As the number of reported swine-flu cases grows, Philadelphia area businesses and organizations are responding with precautions, not panic. The bottom line for many: good hygiene.

As the number of reported swine-flu cases grows, Philadelphia area businesses and organizations are responding with precautions, not panic.

The bottom line for many: good hygiene.

"We offer our staff a sink with soap and water," said Farah Jimenez, executive director of the Mount Airy USA community-development corporation in Northwest Philadelphia. "It seems to work for most things."

Workers with flulike symptoms are being urged to stay home. Some employers are advocating telecommuting.

Patti Daley of the Consumer Credit Counseling Service of the Delaware Valley Inc., of Philadelphia, urged staff to monitor the Centers for Disease Control and Prevention Web site, www.cdc.gov, for updates.

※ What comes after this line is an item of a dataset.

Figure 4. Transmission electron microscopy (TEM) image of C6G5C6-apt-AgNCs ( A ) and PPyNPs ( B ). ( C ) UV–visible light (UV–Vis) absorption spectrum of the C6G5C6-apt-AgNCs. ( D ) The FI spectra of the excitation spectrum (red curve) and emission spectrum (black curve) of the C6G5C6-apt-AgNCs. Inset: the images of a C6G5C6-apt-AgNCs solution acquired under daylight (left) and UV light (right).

Companies with direct business ties to Mexico and South America, such as paper-products manufacturer SCA Americas Inc., of Philadelphia, are, naturally, being quite careful.

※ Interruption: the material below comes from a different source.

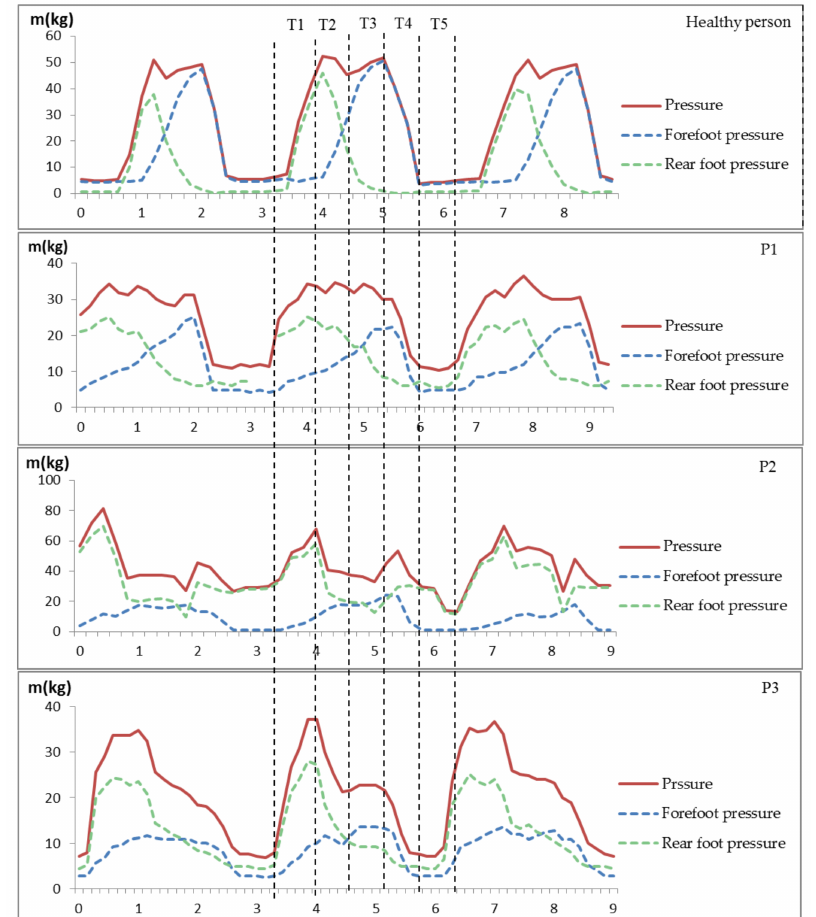
Figure 12. The comparison of normal gait and patients’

SCA, which has almost 2,500 workers in Mexico, has urged employees to avoid all nonessential travel to and in that country.

Physicians visited the company's four plants and an administrative office in Mexico last weekend. Brochures and 4,000 masks - required to be worn - were distributed, and cleaning schedules were accelerated, said spokeswoman Michelle Knoller-Dell.

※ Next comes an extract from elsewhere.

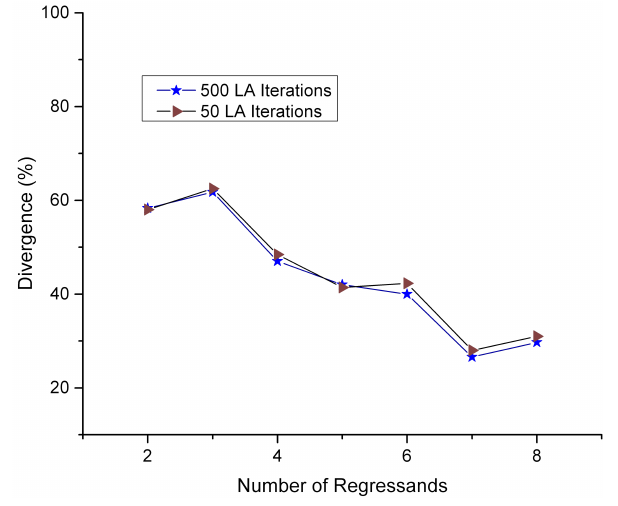
Figure 9. Percentage of divergence of Orion in contrast to random sequences of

Campbell Soup Co. has about 300 employees in Mexico, said spokesman Anthony Sanzio. Anyone with symptoms is supposed to stay home, and Campbell employees in Mexico City are encouraged to work from home. All employees are wearing mouth covers at work.

Any U.S.-based employee who has traveled to Mexico must remain home for four days, the incubation period for the virus, Sanzio added.

Wyeth spokesman Doug Petkus said a list of precautions had been distributed to employees, adding that the "situation has not negatively affected our facilities in Mexico" thus far.

The Drug Information Association, a nonprofit organization that provides education to those in the drug-development industry, said it had postponed its Latin American regulatory conference, set for May 13 to 15 in Mexico City. The Mexican government has restricted gatherings, making meeting there impossible right now, said acting executive director William Brassington.

The Association for Corporate Wellness - a group of medical and wellness executives from throughout the region - canceled its meeting yesterday at PSEG's Newark, N.J., headquarters "in the spirit of prevention," said the group's president and treasurer, Bill Lacy.

Prudential Fox Roach Inc. senior vice president Steve Storti told its 5,000 real estate agents and staff in the Philadelphia region "to follow government recommendations . . . and other precautions common with a more typical flu virus."

Merck & Co. Inc. spokeswoman Amy Rose said the company frequently saw demand rise for Pneumovax 23, its vaccine against pneumococcal disease, during flu season and epidemics. The company, with vaccine operations in West Point, Montgomery County, said it was assessing manufacturing options to meet potentially higher demand.

Merck also is giving 80,000 doses of Pneumovax 23 to the Mexican government to immunize health-care professionals responding to the swine-flu outbreak.